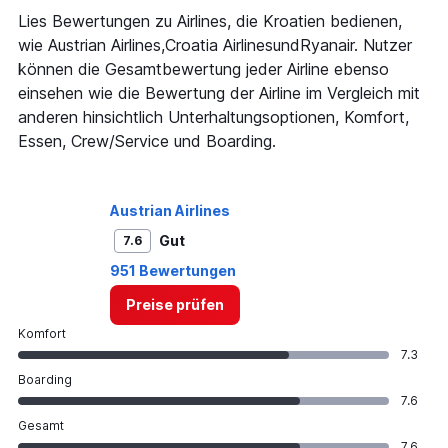
Lies Bewertungen zu Airlines, die Kroatien bedienen,
wie Austrian Airlines,Croatia AirlinesundRyanair. Nutzer
können die Gesamtbewertung jeder Airline ebenso
einsehen wie die Bewertung der Airline im Vergleich mit
anderen hinsichtlich Unterhaltungsoptionen, Komfort,
Essen, Crew/Service und Boarding.
Austrian Airlines
Gut
7.6
951 Bewertungen
Preise prüfen
Komfort
7.3
Boarding
7.6
Gesamt
7.6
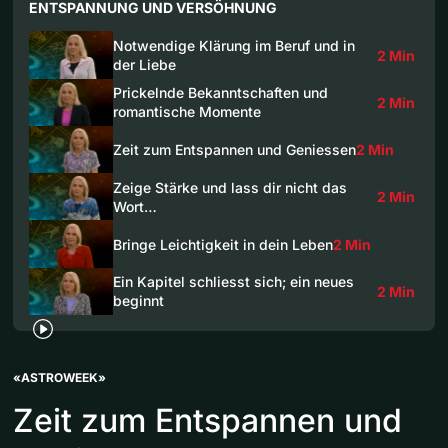
ENTSPANNUNG UND VERSÖHNUNG
Notwendige Klärung im Beruf und in
2 Min
der Liebe
Prickelnde Bekanntschaften und
2 Min
romantische Momente
Zeit zum Entspannen und Geniessen
2 Min
Zeige Stärke und lass dir nicht das
2 Min
Wort…
Bringe Leichtigkeit in dein Leben
2 Min
Ein Kapitel schliesst sich; ein neues
2 Min
beginnt
«ASTROWEEK»
Zeit zum Entspannen und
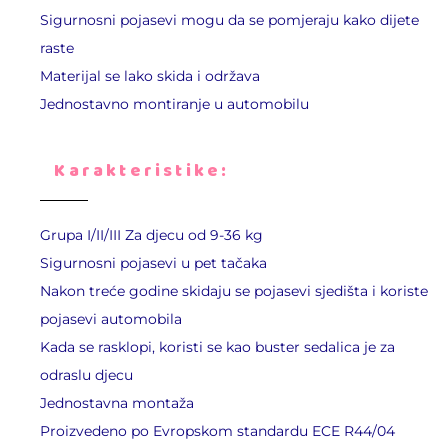
Sigurnosni pojasevi mogu da se pomjeraju kako dijete
raste
Materijal se lako skida i održava
Jednostavno montiranje u automobilu
Karakteristike:
Grupa I/II/III Za djecu od 9-36 kg
Sigurnosni pojasevi u pet tačaka
Nakon treće godine skidaju se pojasevi sjedišta i koriste
pojasevi automobila
Kada se rasklopi, koristi se kao buster sedalica je za
odraslu djecu
Jednostavna montaža
Proizvedeno po Evropskom standardu ECE R44/04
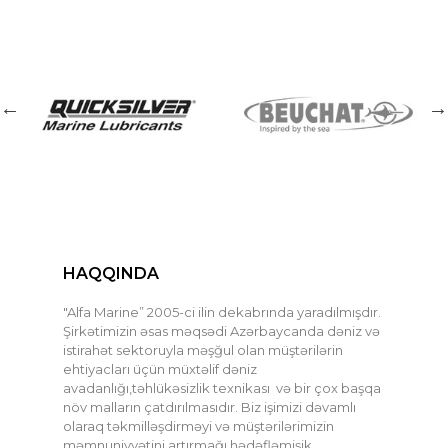
HAQQINDA
"Alfa Marine” 2005-ci ilin dekabrında yaradılmışdır.
Şirkətimizin əsas məqsədi Azərbaycanda dəniz və
istirahət sektoruyla məşğul olan müştərilərin
ehtiyacları üçün müxtəlif dəniz
avadanlığı,təhlükəsizlik texnikası və bir çox başqa
növ malların çatdırılmasıdır. Biz işimizi dəvamlı
olaraq təkmilləşdirməyi və müştərilərimizin
məmnuniyyətini artırmağı hədəfləmişik.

WHAT IS EXPECTED >> Set down the entries exactly as they appear, with every picture left out.

RESPONSE AREA >>
Lies Bewertungen zu Airlines, die Kroatien bedienen,
wie Austrian Airlines,Croatia AirlinesundRyanair. Nutzer
können die Gesamtbewertung jeder Airline ebenso
einsehen wie die Bewertung der Airline im Vergleich mit
anderen hinsichtlich Unterhaltungsoptionen, Komfort,
Essen, Crew/Service und Boarding.
Austrian Airlines
Gut
7.6
951 Bewertungen
Preise prüfen
Komfort
7.3
Boarding
7.6
Gesamt
7.6
ENTSPANNUNG UND VERSÖHNUNG
Notwendige Klärung im Beruf und in
2 Min
der Liebe
Prickelnde Bekanntschaften und
2 Min
romantische Momente
Zeit zum Entspannen und Geniessen
2 Min
Zeige Stärke und lass dir nicht das
2 Min
Wort…
Bringe Leichtigkeit in dein Leben
2 Min
Ein Kapitel schliesst sich; ein neues
2 Min
beginnt
«ASTROWEEK»
Zeit zum Entspannen und
Sigurnosni pojasevi mogu da se pomjeraju kako dijete
raste
Materijal se lako skida i održava
Jednostavno montiranje u automobilu
Karakteristike:
Grupa I/II/III Za djecu od 9-36 kg
Sigurnosni pojasevi u pet tačaka
Nakon treće godine skidaju se pojasevi sjedišta i koriste
pojasevi automobila
Kada se rasklopi, koristi se kao buster sedalica je za
odraslu djecu
Jednostavna montaža
Proizvedeno po Evropskom standardu ECE R44/04
HAQQINDA
"Alfa Marine” 2005-ci ilin dekabrında yaradılmışdır.
Şirkətimizin əsas məqsədi Azərbaycanda dəniz və
istirahət sektoruyla məşğul olan müştərilərin
ehtiyacları üçün müxtəlif dəniz
avadanlığı,təhlükəsizlik texnikası və bir çox başqa
növ malların çatdırılmasıdır. Biz işimizi dəvamlı
olaraq təkmilləşdirməyi və müştərilərimizin
məmnuniyyətini artırmağı hədəfləmişik.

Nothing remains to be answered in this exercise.